What you have to do
Skipping all pictures, set down the lines of the listing from the first through the one with "sı gereği sert".

The records START

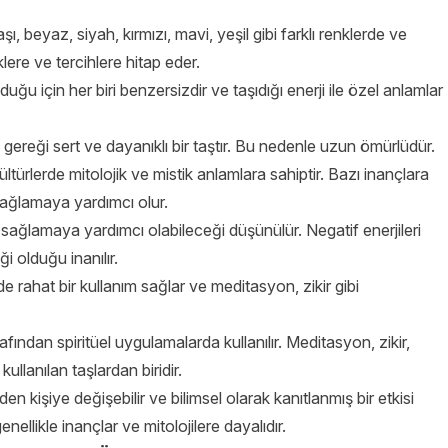
ı, beyaz, siyah, kırmızı, mavi, yeşil gibi farklı renklerde ve
vklere ve tercihlere hitap eder.
lduğu için her biri benzersizdir ve taşıdığı enerji ile özel anlamlar
sı gereği sert ve dayanıklı bir taştır. Bu nedenle uzun ömürlüdür.
kültürlerde mitolojik ve mistik anlamlara sahiptir. Bazı inançlara
ağlamaya yardımcı olur.
i sağlamaya yardımcı olabileceği düşünülür. Negatif enerjileri
i olduğu inanılır.
lde rahat bir kullanım sağlar ve meditasyon, zikir gibi
arafından spiritüel uygulamalarda kullanılır. Meditasyon, zikir,
kullanılan taşlardan biridir.
den kişiye değişebilir ve bilimsel olarak kanıtlanmış bir etkisi
nellikle inançlar ve mitolojilere dayalıdır.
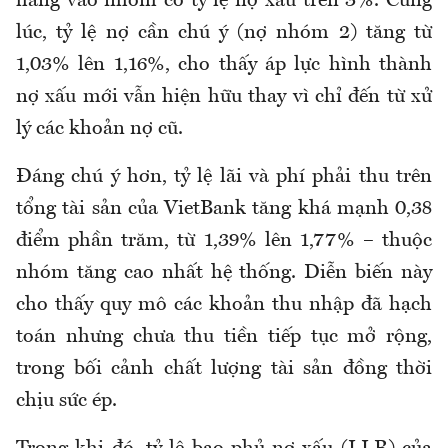
hàng vào nhóm có tỷ lệ nợ xấu trên 3%. Cùng
lúc, tỷ lệ nợ cần chú ý (nợ nhóm 2) tăng từ
1,03% lên 1,16%, cho thấy áp lực hình thành
nợ xấu mới vẫn hiện hữu thay vì chỉ đến từ xử
lý các khoản nợ cũ.
Đáng chú ý hơn, tỷ lệ lãi và phí phải thu trên
tổng tài sản của VietBank tăng khá mạnh 0,38
điểm phần trăm, từ 1,39% lên 1,77% – thuộc
nhóm tăng cao nhất hệ thống. Diễn biến này
cho thấy quy mô các khoản thu nhập đã hạch
toán nhưng chưa thu tiền tiếp tục mở rộng,
trong bối cảnh chất lượng tài sản đồng thời
chịu sức ép.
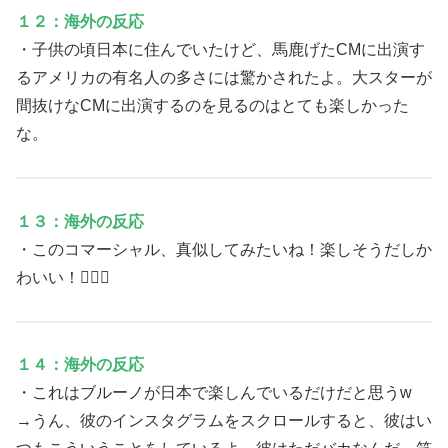
１２：海外の反応
・子供の頃日本に住んでいたけど、馬鹿げたCMに出演す
るアメリカの有名人の多さには驚かされたよ。大スターが
間抜けなCMに出演するのを見るのはとても楽しかった
な。
１３：海外の反応
・このコマーシャル、真似してみたいね！楽しそうだしか
わいい！🤷🏾‍♂️
１４：海外の反応
・これはブルーノが日本で楽しんでいるだけだと思うw
→うん、彼のインスタグラムをスクロールすると、彼はい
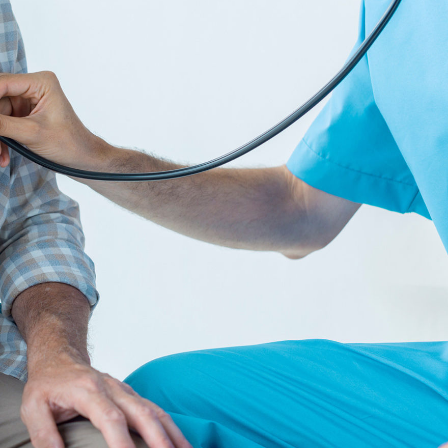
EMERSON ANDERSON
Creative Heads Inc.
 splendor of the diamond. The mighty
rocket. Design perfection. The status
symbol for any business.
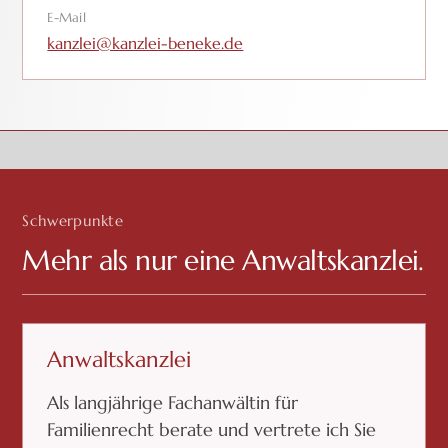
E-Mail
kanzlei@kanzlei-beneke.de
Schwerpunkte
Mehr als nur eine Anwaltskanzlei.
Anwaltskanzlei
Als langjährige Fachanwältin für
Familienrecht berate und vertrete ich Sie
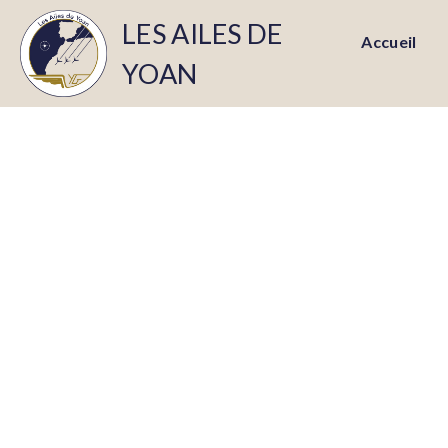
LES AILES DE
Accueil
YOAN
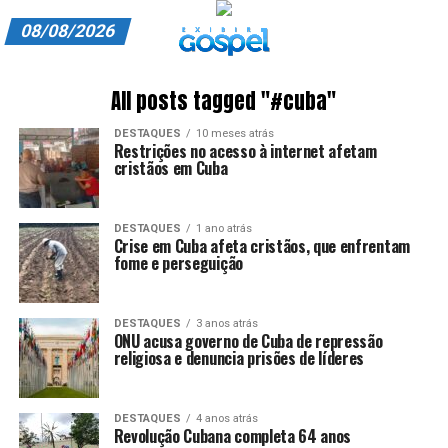
08/08/2026
A EXIBIR GOSPEL
All posts tagged "#cuba"
ANUNCIE CONOSCO
DESTAQUES
10 meses atrás
Restrições no acesso à internet afetam
ASSINE
cristãos em Cuba
CARRINHO
DESTAQUES
1 ano atrás
Crise em Cuba afeta cristãos, que enfrentam
EDITORIAL
fome e perseguição
ENTREVISTAS
DESTAQUES
3 anos atrás
EXPEDIENTE
ONU acusa governo de Cuba de repressão
religiosa e denuncia prisões de líderes
FINALIZAR COMPRA
DESTAQUES
4 anos atrás
HOME
Revolução Cubana completa 64 anos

The records END

Response for this exercise
ı, beyaz, siyah, kırmızı, mavi, yeşil gibi farklı renklerde ve
vklere ve tercihlere hitap eder.
lduğu için her biri benzersizdir ve taşıdığı enerji ile özel anlamlar
sı gereği sert ve dayanıklı bir taştır. Bu nedenle uzun ömürlüdür.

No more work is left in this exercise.